双龍の嫁
第3章 茶話会
今宵の風はさざ波のように凪いでいます。
わたしたちはようやく初秋の夕涼みに相応しく、心地好い虫の音を聴きながら元来た道へと歩き始めたのでした。
─────といっても、わたしは背中と膝を支えられて宙に浮いているだけですが。
「元の姿は魚に似た方ではないのですか?」
「以前に話したかな。 そもそも人間は龍から分かたれた訳だから、本来の姿は人の方だね。 ただ長く生きていると、その地に順応した姿の方が過ごしやすいというだけで」
「それだけではないだろう。 奇怪な姿でもって他人をからかう悪い癖が貴殿にあるのは知っているぞ。 だからいつぞやも、馬鹿な人間どもに妖魔のような扱いをされたりするのだ」
「ふふ。 あの姿は人の隠されたものをみることが出来るからね」
人に隠された心。
たしかに人間は色々なものを取り繕って生きています。
そして璃胡に対する火龍のように、そのような相手とは互いに好意を持っていたとしても、なかなか真っ直ぐには向き合えないものなのでしょう。

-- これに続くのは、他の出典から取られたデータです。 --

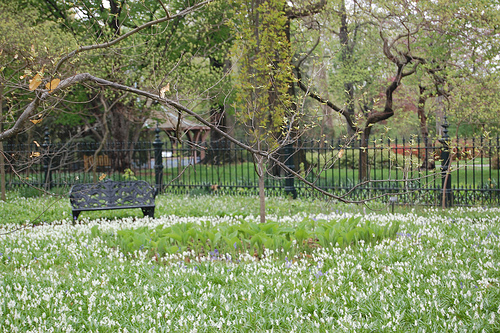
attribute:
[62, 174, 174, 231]
park bench — black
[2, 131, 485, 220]
fence — black, metal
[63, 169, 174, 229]
bench — metal, green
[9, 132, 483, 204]
fence — long, metal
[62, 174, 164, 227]
bench — black, metal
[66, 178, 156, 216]
bench — green, metal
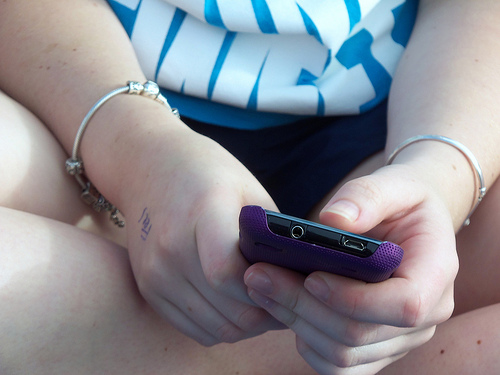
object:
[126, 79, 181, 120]
charms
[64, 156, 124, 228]
charms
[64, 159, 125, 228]
beads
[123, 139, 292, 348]
hand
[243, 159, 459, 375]
hand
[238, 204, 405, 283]
cell phone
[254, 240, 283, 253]
cover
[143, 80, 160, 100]
bead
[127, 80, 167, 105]
beads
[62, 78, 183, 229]
bracelet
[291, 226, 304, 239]
earphone jack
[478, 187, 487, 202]
bead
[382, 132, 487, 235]
bracelet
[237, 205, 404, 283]
purple cover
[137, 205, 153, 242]
tattoo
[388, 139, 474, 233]
wrist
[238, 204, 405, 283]
purple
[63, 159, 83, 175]
bead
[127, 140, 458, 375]
hands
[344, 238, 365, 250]
power input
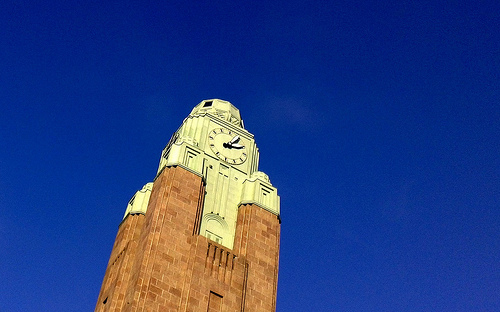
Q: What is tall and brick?
A: A tower.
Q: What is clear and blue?
A: The sky.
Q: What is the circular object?
A: A clock.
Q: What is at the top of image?
A: Tower.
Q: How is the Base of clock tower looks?
A: Bricks.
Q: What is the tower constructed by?
A: Bricks.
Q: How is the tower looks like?
A: Good.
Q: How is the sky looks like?
A: Clear.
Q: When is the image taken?
A: Sky is clear.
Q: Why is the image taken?
A: Remembrance.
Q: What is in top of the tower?
A: Clock.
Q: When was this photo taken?
A: Afternoon.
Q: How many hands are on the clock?
A: Two.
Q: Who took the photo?
A: The person standing under it.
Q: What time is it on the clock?
A: 2:05.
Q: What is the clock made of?
A: Brick.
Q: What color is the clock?
A: Yellow.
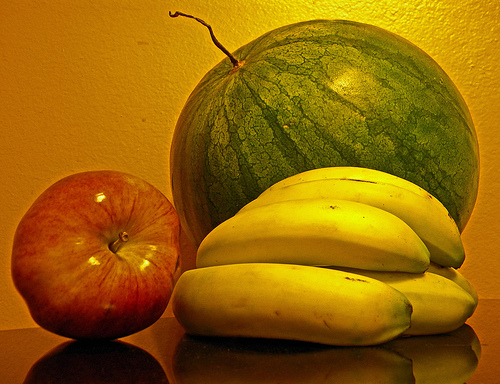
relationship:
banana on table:
[171, 244, 420, 360] [1, 307, 495, 374]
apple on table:
[6, 164, 188, 345] [1, 307, 495, 374]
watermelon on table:
[160, 10, 484, 223] [1, 307, 495, 374]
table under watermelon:
[1, 307, 495, 374] [160, 10, 484, 223]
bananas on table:
[174, 164, 481, 347] [1, 307, 495, 374]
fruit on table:
[12, 3, 488, 349] [1, 307, 495, 374]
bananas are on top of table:
[174, 164, 481, 347] [1, 307, 495, 374]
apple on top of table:
[6, 164, 188, 345] [1, 307, 495, 374]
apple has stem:
[6, 164, 188, 345] [100, 221, 136, 257]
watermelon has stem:
[160, 10, 484, 223] [168, 9, 255, 74]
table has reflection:
[1, 307, 495, 374] [24, 332, 172, 383]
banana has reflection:
[171, 244, 420, 360] [273, 327, 486, 383]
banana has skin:
[171, 244, 420, 360] [299, 285, 387, 316]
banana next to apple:
[171, 244, 420, 360] [6, 164, 188, 345]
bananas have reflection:
[174, 164, 481, 347] [273, 327, 486, 383]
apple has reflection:
[6, 164, 188, 345] [24, 332, 172, 383]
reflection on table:
[24, 332, 172, 383] [1, 307, 495, 374]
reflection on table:
[273, 327, 486, 383] [1, 307, 495, 374]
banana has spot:
[171, 244, 420, 360] [336, 273, 374, 287]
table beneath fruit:
[1, 307, 495, 374] [12, 3, 488, 349]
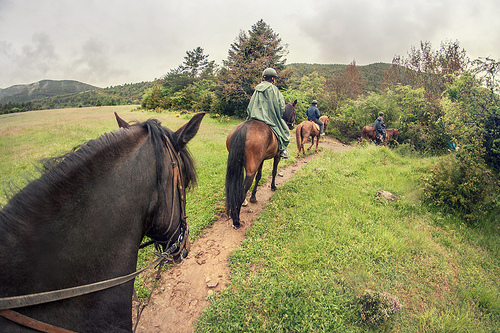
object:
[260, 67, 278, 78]
helmets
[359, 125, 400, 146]
horse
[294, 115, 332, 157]
horse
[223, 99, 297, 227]
horse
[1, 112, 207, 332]
horse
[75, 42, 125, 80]
clouds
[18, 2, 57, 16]
sky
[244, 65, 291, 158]
person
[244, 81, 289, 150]
jacket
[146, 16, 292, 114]
trees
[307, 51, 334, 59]
clouds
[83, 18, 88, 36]
sky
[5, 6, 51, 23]
sky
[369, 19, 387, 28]
clouds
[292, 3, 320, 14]
sky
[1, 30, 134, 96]
cloud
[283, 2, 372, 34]
cloud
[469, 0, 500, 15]
sky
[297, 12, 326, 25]
clouds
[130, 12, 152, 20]
sky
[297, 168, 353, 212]
ground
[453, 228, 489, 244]
grass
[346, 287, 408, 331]
pink flowers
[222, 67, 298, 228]
people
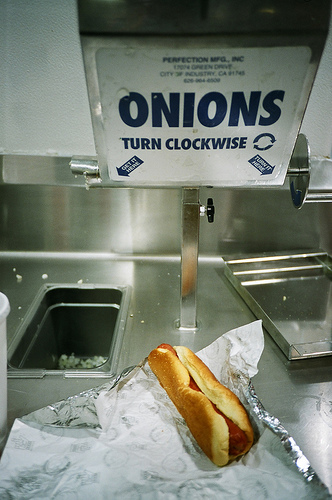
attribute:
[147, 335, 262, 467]
hotdog — cooked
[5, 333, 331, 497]
counter — metal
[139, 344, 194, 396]
bun — yellow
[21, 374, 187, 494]
paper — white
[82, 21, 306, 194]
sign — white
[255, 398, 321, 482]
foil — silver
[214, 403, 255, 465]
sausage — red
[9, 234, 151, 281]
surface — shiny, metallic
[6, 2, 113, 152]
wall — white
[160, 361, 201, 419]
bread — brown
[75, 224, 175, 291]
metal — silver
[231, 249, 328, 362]
tray — plastic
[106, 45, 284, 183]
text — blue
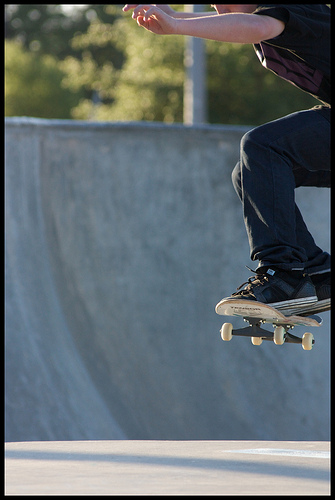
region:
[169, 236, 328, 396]
feet on skateboard jumping in the air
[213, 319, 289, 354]
white wheels on the bottom of skateboard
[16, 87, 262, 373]
large sloped cement ramp for skateboarding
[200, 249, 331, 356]
black leather skate shoes on feet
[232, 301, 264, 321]
black logo on bottom of wood skateboard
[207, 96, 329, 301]
jeans being worn by the skateboarder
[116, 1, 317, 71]
skateboarder has arm in the air for balance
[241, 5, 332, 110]
black tee shirt with logo on front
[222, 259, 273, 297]
black laces on skateboarder's shoe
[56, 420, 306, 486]
shadow on pavement from skateboarder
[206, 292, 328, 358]
a skateboard color black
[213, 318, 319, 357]
skateboard has white wheels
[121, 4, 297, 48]
left arm of skater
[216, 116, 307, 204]
knees are bend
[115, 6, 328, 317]
skater is crouched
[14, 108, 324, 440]
a blue fence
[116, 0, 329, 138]
boy wears a black top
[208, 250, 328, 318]
black shoes with white soles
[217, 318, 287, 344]
front wheels of skateboard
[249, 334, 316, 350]
back wheels of skateboard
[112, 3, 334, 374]
he jumped with his skateboard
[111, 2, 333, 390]
he is doing an ollie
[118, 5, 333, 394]
he is doing a skateboard trick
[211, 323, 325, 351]
the wheels of the skateboard are white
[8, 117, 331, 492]
this is an empty pool for skating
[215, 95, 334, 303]
he is wearing dark pants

「だからといって、沙耶にまでそうするのは悪趣味ではないか? あの姿は生娘にとって恐怖でしかないだろう」
そういえば、水龍と初対面の時のあの姿も、わざとだったのでしょうか。
よくは分かりませんが、『水龍は臆病ではない』そう話してくれた風龍の言が今は理解出来ました。
「風龍。 わたしは全然気にしてないですよ」
「あの馬鹿でかい逸物を見てもか?」
「馬鹿でか……」
確かにそうなのですが、あからさまに言われるとその様相を思い出してしまい、羞恥が先立ちます。